Day 20 – Cricket: Is that the one they play on a horse?

A deliciously lazy start to the day with a breakfast at a decadent 9:30 and still being sat at the breakfast table at 10:30!  Travelling is an amazing experience but it is rare to have a slow start to the day and we both enjoy our “sleep-in” (a little more fun with the Anglo-American language).

The computer, a sofa and log burning stove are more than sufficient to pass the rest of the morning  as we upload some of Nik’s beautiful photos to the blog and make arrangements to visit the Bolivian Salt Flats.  We also start to look at how we get fit in some time in San Pedro de Aticama in northern Chile after 3 separate guests at our accommodation recommend it….suddenly 3 months in S.America is feeling awfully short!

The new Anglo-American partnership is again chauffeured into town ahead of our afternoon trip to see penguins and we arrive to find a rather unusual protest in the town plaza.

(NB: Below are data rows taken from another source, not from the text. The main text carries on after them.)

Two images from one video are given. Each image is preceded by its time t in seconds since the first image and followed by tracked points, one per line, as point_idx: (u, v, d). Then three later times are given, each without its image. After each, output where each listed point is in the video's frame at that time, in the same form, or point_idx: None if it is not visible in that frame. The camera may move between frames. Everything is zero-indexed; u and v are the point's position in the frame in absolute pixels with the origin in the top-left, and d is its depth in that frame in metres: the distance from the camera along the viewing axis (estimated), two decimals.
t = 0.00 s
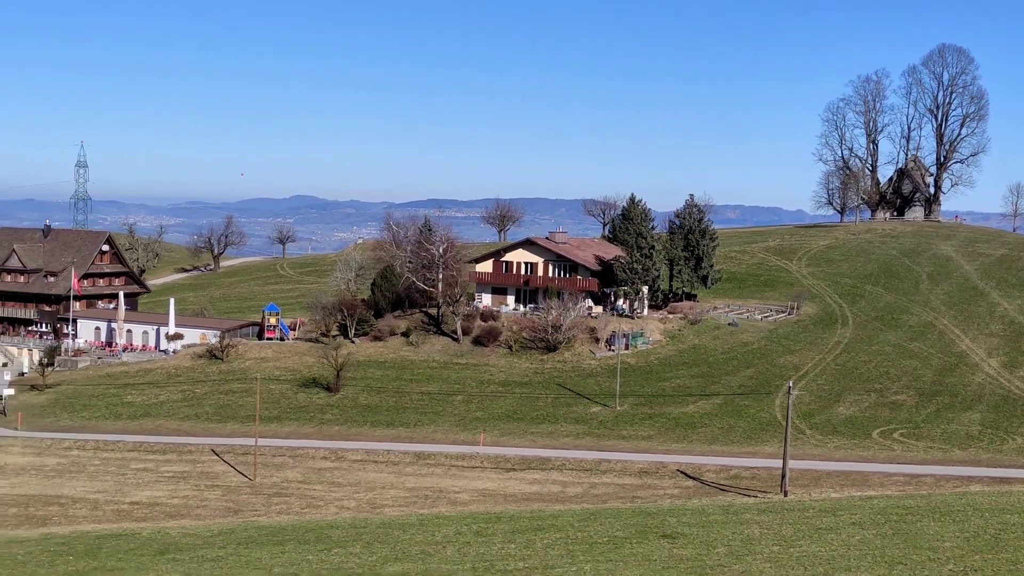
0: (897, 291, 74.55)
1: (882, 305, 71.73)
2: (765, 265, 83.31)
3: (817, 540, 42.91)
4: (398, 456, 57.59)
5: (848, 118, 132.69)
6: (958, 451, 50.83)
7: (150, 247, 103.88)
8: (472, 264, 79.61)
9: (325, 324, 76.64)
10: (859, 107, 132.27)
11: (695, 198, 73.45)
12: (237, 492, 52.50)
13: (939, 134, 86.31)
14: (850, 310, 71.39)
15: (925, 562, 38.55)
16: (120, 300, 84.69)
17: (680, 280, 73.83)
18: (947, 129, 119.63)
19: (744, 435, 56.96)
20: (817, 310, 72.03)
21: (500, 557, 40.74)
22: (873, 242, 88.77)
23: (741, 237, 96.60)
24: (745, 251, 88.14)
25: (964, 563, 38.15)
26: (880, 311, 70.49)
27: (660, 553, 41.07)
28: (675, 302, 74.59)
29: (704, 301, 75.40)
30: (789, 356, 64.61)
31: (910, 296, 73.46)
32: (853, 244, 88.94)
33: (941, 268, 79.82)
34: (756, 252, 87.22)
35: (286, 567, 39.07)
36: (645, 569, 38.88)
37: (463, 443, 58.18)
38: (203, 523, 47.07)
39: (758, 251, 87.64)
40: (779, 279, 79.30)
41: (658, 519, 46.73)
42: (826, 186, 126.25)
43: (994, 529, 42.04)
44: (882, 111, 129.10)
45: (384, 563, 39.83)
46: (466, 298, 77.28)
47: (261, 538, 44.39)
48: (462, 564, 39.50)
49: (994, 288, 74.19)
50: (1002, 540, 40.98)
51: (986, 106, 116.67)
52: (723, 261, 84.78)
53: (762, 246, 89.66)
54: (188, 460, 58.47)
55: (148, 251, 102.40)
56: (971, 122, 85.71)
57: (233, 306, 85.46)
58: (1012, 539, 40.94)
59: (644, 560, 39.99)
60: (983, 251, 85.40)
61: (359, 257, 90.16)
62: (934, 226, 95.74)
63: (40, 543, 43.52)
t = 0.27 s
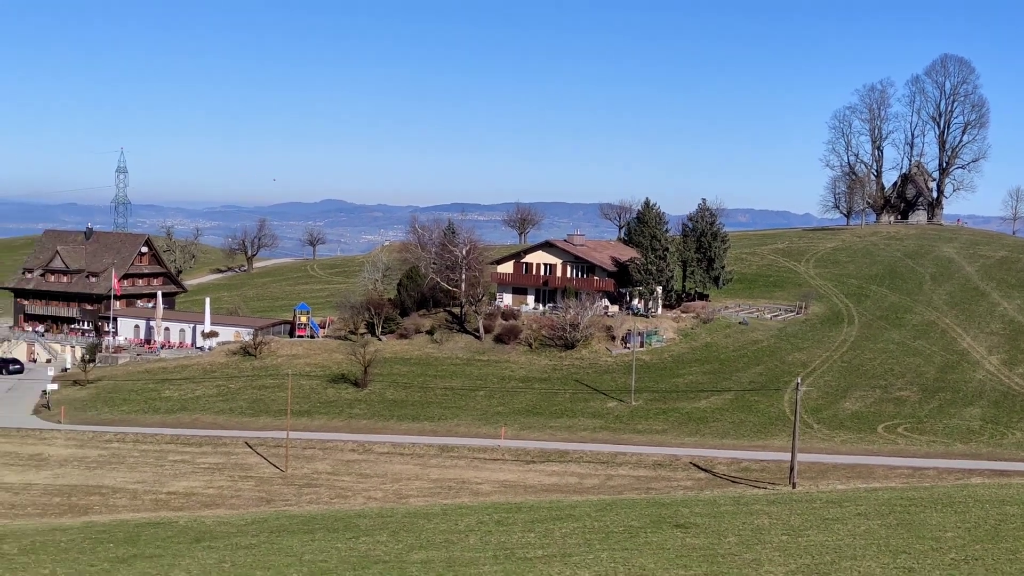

There are lots of pairs of shoes recently painted red scattered over the pavement in what we think is a way to highlight the impact of domestic violence though the hand written notes on the floor beneath some of the shoes are not that clear.

Lunch in Cafe Tapiz follows.  A really great place that offers kooky interior design, old big band music playing on the stereo, Twinning’s English Breakfast tea and great food.  Food in S.America, and Chile in particular, has cheese as a fairly consistent ingredient – though strangely they don’t appear to have a particularly wide variety of types.  Whilst cheese is a wonderful food sometimes you need a break so in attempt to avoid it Niki orders tomato soup….epic failure as it arrives with melting strings of cheese stirred in.

A minibus takes us on an hours drive outside town to see a penguin colony and we meet another american on the bus – Beth from Minnesota in the Mid-West (despite being in the middle of the country).  Like Joe and Kristina, Beth has been in S.America for a few months and is soon to head back to the US after completing her exchange programme as part of her undergrad in communications.

Beth hopes to go into journalism once she graduates and does a bit of sports journalism already (and unusually for an american plays rugby and ‘soccer’).  We have a brief discussion about sports during which I mention cricket, which returns a wonderfully comic response from Beth as she confuses it with Polo – I don’t think that lack of knowledge of cricket is going to be a barrier to a career in US Sports Journalism.

The colony is home to Magellenic Penguins that are unique in the penguin world as they live underground in burrows.  Wind swept is a huge understatement when describing the location and as a result the wind chill factor is significant, so much so that the 1 hour 15 minutes we have feels about right.  There were one or two scattered round the scrub land slight in shore, but at this time of the day the adults are returning to shore after collecting food to feed the young and when you get to the beach there are around 100 of the beautiful creatures.

Young penguins still have a furry coat and are mostly lying flat to the ground whilst the adults are stood on the beach, walking in the amusing way that only penguins and Charlie Chaplin can pull off or playing in the surf.  Whilst I think you see far more on the island this is a great experience and we can get within 10 metres of some of them – particularly the four that walked off the beach back to their burrow trying their best to recreate the Abbey Road album cover.

After the tour Beth joins us for dinner and the 5 of us eat in a restaurant called La Marmita (sadly for Niki they don’t serve any Marmite inspired dishes).  Another lovely evening of great food and conversation – with the topic of language and cultural differences between the UK and the US, and even within the US (with San Fransisco, Alaska and Minnesota represented) causing amusement and laughter.

Back at the B&B the four of us take a ‘selfie’ on Mauricio’s phone and set it as his home screen before exchanging details and saying our goodbyes.